Hunt through the lines below for the string "photo" and copy each one that has it.

-- Opening Marker --

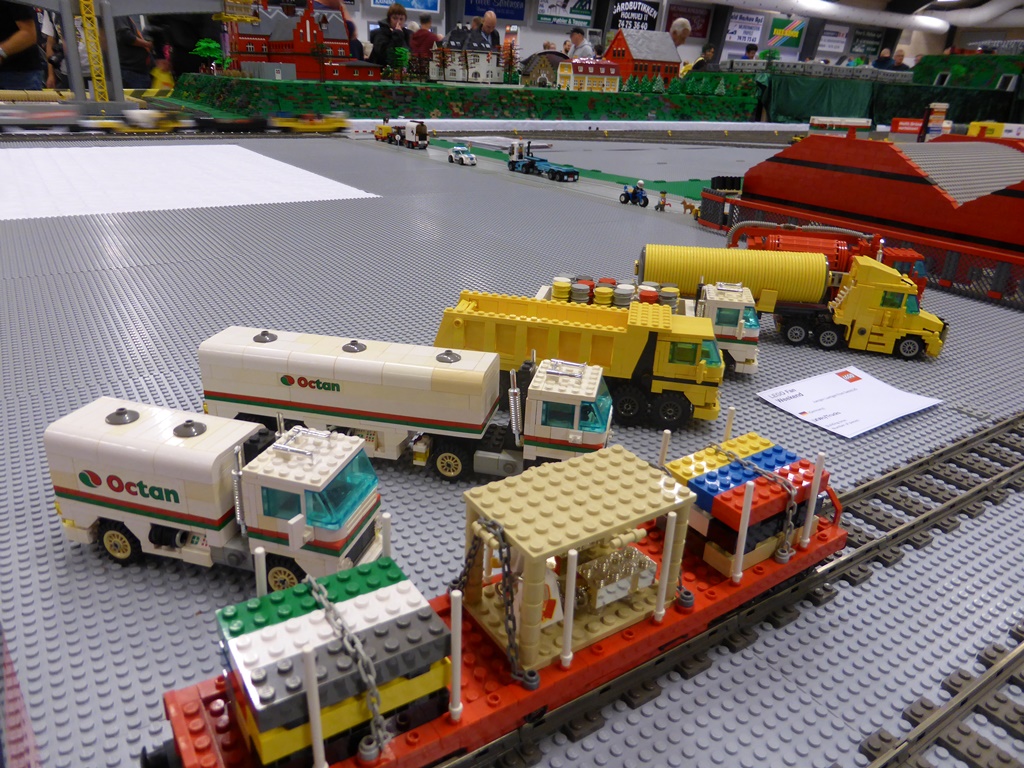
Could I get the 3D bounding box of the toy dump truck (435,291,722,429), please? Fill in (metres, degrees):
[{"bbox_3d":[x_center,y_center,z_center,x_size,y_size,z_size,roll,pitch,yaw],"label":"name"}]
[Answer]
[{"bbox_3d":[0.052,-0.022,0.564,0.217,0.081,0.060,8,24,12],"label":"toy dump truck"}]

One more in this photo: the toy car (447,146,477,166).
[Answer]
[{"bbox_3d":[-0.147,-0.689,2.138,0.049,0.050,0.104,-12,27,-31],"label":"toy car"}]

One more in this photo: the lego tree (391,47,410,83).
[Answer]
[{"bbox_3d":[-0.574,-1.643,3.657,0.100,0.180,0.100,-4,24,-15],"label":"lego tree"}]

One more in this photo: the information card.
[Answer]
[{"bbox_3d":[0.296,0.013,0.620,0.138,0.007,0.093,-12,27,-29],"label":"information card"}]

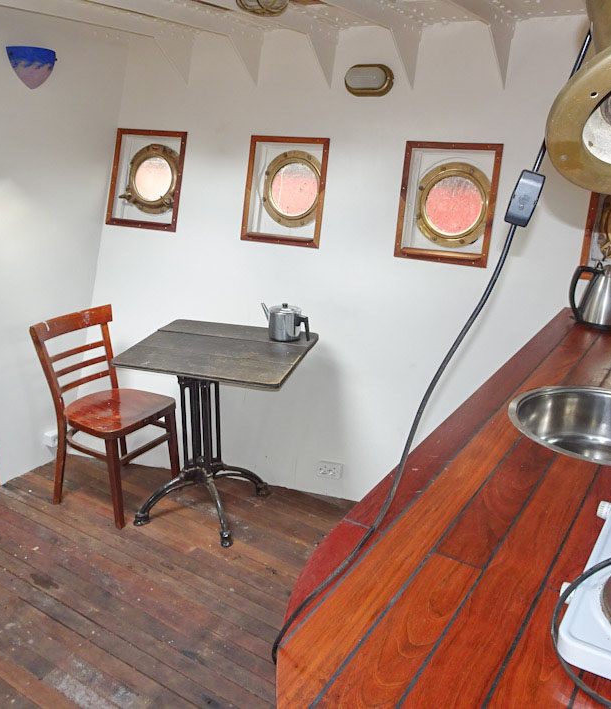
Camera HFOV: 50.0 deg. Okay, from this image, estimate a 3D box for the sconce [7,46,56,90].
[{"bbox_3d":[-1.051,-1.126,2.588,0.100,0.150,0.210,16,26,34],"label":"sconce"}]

-- Closing Marker --

**Exercise output**:
One more in this photo: the toy car (447,146,477,166).
One more in this photo: the lego tree (391,47,410,83).
One more in this photo: the information card.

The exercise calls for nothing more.